Want a landscape as distinctive as you are? These unique natives can be a challenging to find, but they're well worth the search.
In my previous article, I highlighted useful evergreen natives that could be maintained as hedgerows and box shrubs — as sexy substitutes for the cookie-cutter Burford hollies and ligsutrums that make up the instant landscape of new suburbs.
Here’s an addendum to that list — and a bit of a wish list — as, unlike last week’s selections, these terrific south Texas natives plants can still be hard to find for sale, even at native vendors.
Fortunately, growers in the Hill Country and far south Texas are beginning to produce some of these cutting-edge “new natives.”
An excellent native screen or hedge for thin, well-drained alkaline soils, silktassel grows as a delicate shrub in shade, but more densely in full sun.
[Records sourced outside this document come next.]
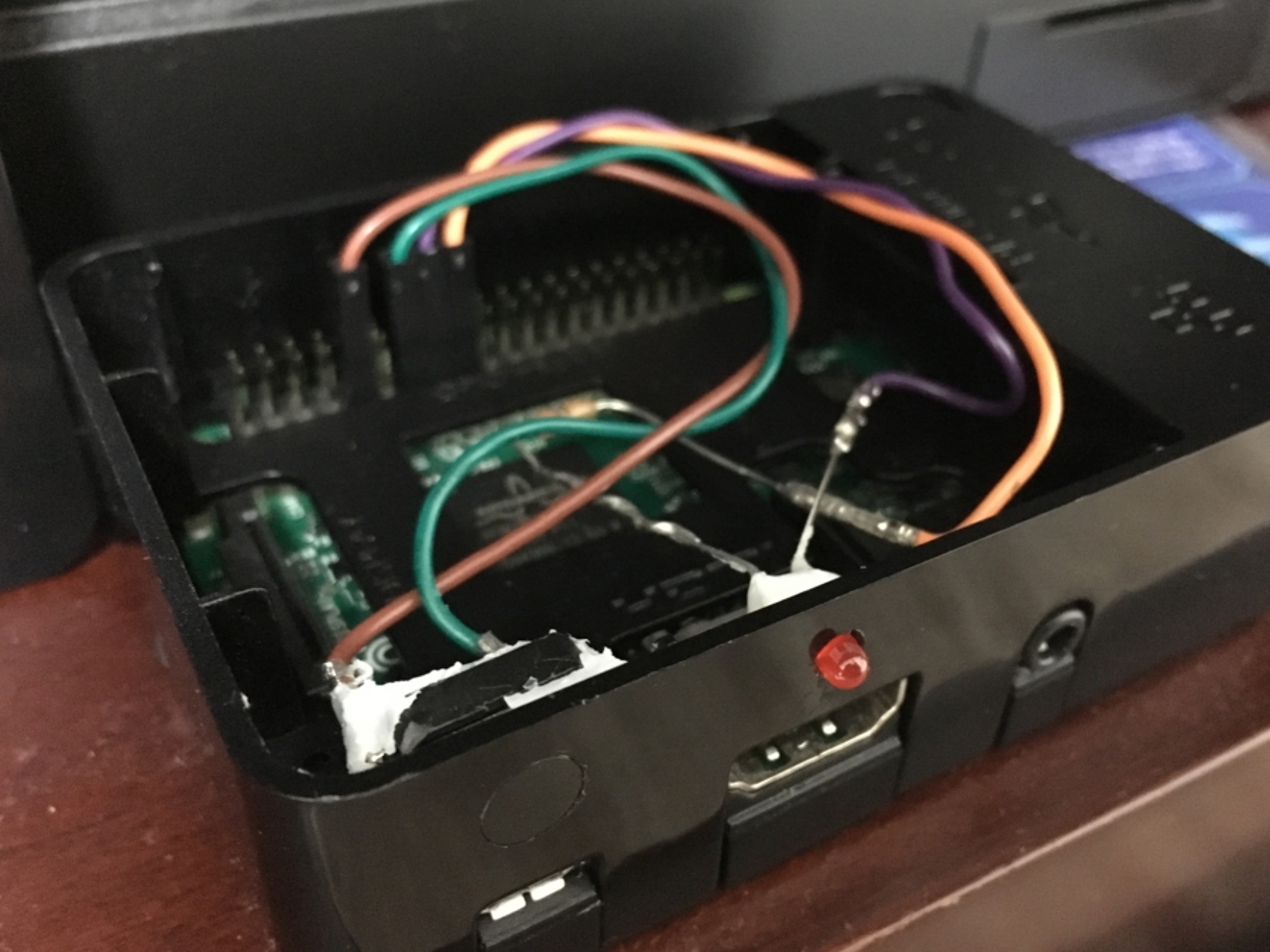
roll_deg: -5.6
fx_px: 1211
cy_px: 433
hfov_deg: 55.3
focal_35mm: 33
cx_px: 690
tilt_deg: -38.3
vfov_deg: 42.9
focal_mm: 4.15
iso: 1000
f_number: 2.2
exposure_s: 1/15
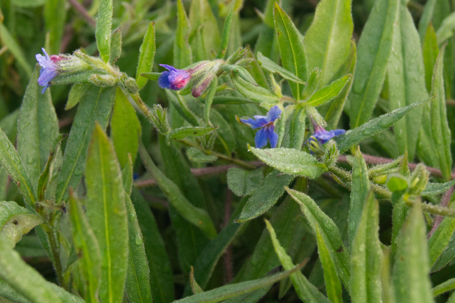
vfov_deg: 18.4
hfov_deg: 27.3
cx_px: 265
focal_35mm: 74
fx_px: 935
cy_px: 178
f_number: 8
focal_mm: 40
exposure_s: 1/500
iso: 1250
Like evergreen sumac, mountain laurel and Carolina laurel, it’s a great alternative for cookie-cutter photinias and ligustrums.
For fans of boxwood, torchwood is a native that can grow big enough to screen a six-foot fence line. It can still be hard to source in the nursery trade, but look for it in the Rio Grande Valley. The San Antonio Botanical Garden has also offered torchwood at their own plant sales for years. Torchwood grows well in sand or clay, and does well in bright shade with or without water. Although it’s fairly slow-growing, this native grows up into a perfect evergreen meatball that would do any HOA proud.
Another South Texas rarity that deserves a bigger following, it is occasionally seen at native plant growers in the Rio Grande Valley. Also known as jopoy, limoncillo looks like a big tangerine or citrus. Native to the highlands of Mexico and resacas around Brownsville, this would make a nice, orchard-style evergreen edge. Plus, limoncillo is a terrific thorn-less shrub!
Sierra Madre torchwood
Densely branched and hedge-like, this mountain torchwood provides an attractive, drought-hardy selection somewhat more upright than the closely related Texas torchwood. A few specimens have been found along the Rio Grande, so technically it’s a native. And, if you like torchwood as a shrub, you’ll love it as a tree — it’s easily mistaken for evergreen sumac or mountain laurel.
Unlike many thorny, tiny-leaved xeriscape plants, coyotillo can grow to eight feet in clay soils with thick leaves it retains all winter long. So why is it completely unheard of in horticulture? Perhaps the poisonous black berries frighten away potential growers and native plant enthusiasts. You’d have to fight off the birds to reach the berries anyway. Plant it in the wildlife garden if you’re worried.
Lime prickly ash
With a big, mounding form and prickly branches, this south Texas wild citrus grows even bigger than cenizo,and retains its leaves even in cold winters. In a mass planting it has an effect similar to primrose jasmine and is “one of the best full-sun security fences around.” The lime prickly ash is nursery to swallowtails and other butterfly caterpillars.
A lot of South Texas species quickly lose their evergreen-ness as the temperatures drop — it’s why Mexican olive didn’t make this list. But ebony somehow manages to claw onto its leaves and never let go. Maybe because it really does have the fiercest thorns on this list. The Botanical Garden uses it along their Austin Street fence line.
Many native plant growers specialize in West Texas oddities like madrone, ocotillo and purple cactus, but buyers will seldom find guayacan for sale — perhaps because this South Texas shrub is so slow-growing it eludes mass production. Still, it’s a super specimen for ranchers and hunters who enjoy a little plant sleuthing and brush sculpture on the side. Its wood is the hardest in the entire U.S.